Bimb Research Highlights

Pintaras Jaya - SG uplift

kltrader
Publish date: Mon, 25 Feb 2019, 04:57 PM
kltrader
0 20,644
Bimb Research Highlights
  • 2QFY19 core earnings turned a net profit of RM9.2m, from a net loss of RM0.5m in 1QFY19. This also records 3.3 folds on yoy basis.
  • 2HFY19 core earnings grew 15.4% yoy and was broadly inline with our estimates at 52.9%. The growth was mainly due to the inclusion of Singapore’s unit for the entire 2QFY19 period.
  • Since acquiring the Singapore unit, it has secured RM148m new orderbook bringing current outstanding orderbook to c.RM270m that provides X months of earnings visibility.
  • HOLD with RM2.30 TP. Earnings visibility remains limited at the moment as it mainly relies on the Singapore market. Nevertheless, dividend yields at current levels are attractive. Buy on dips.

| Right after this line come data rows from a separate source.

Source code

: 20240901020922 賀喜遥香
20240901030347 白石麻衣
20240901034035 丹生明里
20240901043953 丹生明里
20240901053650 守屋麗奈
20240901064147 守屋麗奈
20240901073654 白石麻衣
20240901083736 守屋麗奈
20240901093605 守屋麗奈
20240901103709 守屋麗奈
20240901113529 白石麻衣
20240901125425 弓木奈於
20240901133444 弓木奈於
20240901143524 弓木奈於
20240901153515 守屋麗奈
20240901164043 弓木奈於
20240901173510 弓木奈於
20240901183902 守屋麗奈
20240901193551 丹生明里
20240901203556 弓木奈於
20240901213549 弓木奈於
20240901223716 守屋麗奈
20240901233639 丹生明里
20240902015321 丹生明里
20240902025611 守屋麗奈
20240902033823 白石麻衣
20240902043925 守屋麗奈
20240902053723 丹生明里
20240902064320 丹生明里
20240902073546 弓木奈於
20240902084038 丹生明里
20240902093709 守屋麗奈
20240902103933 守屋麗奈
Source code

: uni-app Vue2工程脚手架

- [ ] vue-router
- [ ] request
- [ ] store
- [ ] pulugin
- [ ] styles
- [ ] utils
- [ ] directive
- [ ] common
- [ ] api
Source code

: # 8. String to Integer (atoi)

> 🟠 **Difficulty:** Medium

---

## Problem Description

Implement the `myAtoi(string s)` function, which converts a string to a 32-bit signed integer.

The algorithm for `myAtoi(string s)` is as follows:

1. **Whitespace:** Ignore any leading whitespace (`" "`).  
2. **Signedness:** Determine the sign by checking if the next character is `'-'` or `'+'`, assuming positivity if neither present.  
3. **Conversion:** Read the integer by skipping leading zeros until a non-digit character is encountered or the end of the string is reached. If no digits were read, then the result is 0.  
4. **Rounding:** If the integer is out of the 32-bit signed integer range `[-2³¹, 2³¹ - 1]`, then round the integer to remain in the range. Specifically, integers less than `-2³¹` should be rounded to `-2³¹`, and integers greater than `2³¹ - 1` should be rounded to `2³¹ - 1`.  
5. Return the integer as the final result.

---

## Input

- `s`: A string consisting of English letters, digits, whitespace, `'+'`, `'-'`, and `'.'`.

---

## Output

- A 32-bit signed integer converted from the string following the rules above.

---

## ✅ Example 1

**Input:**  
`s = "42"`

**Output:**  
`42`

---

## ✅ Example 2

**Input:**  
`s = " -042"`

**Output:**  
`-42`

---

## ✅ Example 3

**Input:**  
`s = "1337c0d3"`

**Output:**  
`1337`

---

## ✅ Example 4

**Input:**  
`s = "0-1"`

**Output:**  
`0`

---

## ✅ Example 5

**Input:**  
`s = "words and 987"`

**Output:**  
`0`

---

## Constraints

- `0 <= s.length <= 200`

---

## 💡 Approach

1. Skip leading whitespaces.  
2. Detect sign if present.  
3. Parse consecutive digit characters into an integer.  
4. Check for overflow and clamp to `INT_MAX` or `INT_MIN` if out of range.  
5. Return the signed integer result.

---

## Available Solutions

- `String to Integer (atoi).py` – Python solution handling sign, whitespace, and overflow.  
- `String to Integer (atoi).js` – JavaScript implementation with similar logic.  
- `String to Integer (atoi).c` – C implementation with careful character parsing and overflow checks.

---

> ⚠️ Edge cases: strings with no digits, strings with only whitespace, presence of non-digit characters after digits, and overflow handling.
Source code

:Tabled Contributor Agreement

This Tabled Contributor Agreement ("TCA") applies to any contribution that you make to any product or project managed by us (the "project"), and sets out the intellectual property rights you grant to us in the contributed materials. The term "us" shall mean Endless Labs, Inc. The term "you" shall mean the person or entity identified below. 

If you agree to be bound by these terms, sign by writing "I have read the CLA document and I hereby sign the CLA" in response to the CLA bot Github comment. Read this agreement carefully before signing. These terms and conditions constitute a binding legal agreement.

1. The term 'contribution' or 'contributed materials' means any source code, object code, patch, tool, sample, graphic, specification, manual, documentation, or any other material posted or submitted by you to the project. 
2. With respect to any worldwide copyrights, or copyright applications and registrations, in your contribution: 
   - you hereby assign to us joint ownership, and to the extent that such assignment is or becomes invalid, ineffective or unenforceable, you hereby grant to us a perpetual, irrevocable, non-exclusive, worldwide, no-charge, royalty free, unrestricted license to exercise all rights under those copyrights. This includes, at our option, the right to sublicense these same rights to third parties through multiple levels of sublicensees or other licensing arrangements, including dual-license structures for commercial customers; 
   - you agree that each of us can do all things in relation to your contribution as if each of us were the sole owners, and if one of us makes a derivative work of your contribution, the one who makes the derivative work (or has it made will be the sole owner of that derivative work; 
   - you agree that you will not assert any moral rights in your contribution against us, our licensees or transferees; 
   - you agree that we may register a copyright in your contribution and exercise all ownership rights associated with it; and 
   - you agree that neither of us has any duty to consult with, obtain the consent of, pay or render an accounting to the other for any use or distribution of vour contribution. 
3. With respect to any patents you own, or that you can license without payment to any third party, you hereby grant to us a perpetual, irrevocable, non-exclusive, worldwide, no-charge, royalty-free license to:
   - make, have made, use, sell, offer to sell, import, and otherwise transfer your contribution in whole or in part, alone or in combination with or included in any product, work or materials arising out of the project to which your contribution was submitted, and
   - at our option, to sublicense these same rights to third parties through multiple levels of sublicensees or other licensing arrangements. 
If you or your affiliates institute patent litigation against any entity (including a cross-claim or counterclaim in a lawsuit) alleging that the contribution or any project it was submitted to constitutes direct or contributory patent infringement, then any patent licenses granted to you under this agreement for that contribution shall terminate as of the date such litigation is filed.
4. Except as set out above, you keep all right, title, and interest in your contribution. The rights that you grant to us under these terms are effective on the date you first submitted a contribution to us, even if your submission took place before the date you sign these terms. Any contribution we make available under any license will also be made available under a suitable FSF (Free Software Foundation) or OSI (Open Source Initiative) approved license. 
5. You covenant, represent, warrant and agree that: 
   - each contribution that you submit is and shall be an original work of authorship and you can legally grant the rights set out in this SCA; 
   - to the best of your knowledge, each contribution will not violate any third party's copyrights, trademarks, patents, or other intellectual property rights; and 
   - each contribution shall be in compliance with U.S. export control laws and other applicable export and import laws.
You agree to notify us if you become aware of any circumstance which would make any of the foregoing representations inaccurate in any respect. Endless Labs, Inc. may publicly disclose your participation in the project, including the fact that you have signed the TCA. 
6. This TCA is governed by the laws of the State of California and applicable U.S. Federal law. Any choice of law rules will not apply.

Uplifted by Singapore segment

2QFY19 core earnings turned a net profit of RM9.2m, from a net loss of RM0.5m in 1QFY19. On yoy basis, core earnings surged by over three folds. This was due to the inclusion of Pintary International’s progress billings for the entire 2QFY19 period. To recap, Pintaras completed the acquisition on 14 Sep 2018 after receiving shareholders’ approval.

2HFY19 broadly inline with our estimate

2HFY19 core earnings grew 15.4% yoy and was broadly inline with our estimates at 52.9%. Still, margins were lower due to higher progress billing mix from the Singapore segment, which counted c.63% of total revenue.

Margin pressures on heavy reliance in Singapore

After the acquisition, it has secured RM148m of new jobs in Singapore which brings total outstanding orderbook to RM270m. However, we expect margins will continue to be under pressure as Singapore jobs generally commands low margins due to the highly competitive nature of the market there. On the other hand, management expects outlook for the domestic market to remain challenging in the view of prudent government spending and sluggish property segment.

Maintain Hold and TP of RM2.30

We maintain our HOLD recommendation and TP of RM2.30. We are cautious on its prospect and margin pressures as it continues to rely on job wins in Singapore. The existing orderbook of RM270m also offers limited visibility, lasting for 1-2 years. Notwithstanding, current share price offers attractive dividend yield of 8.7% based on 20sen DPS per annum assumed. Accumulate on dips.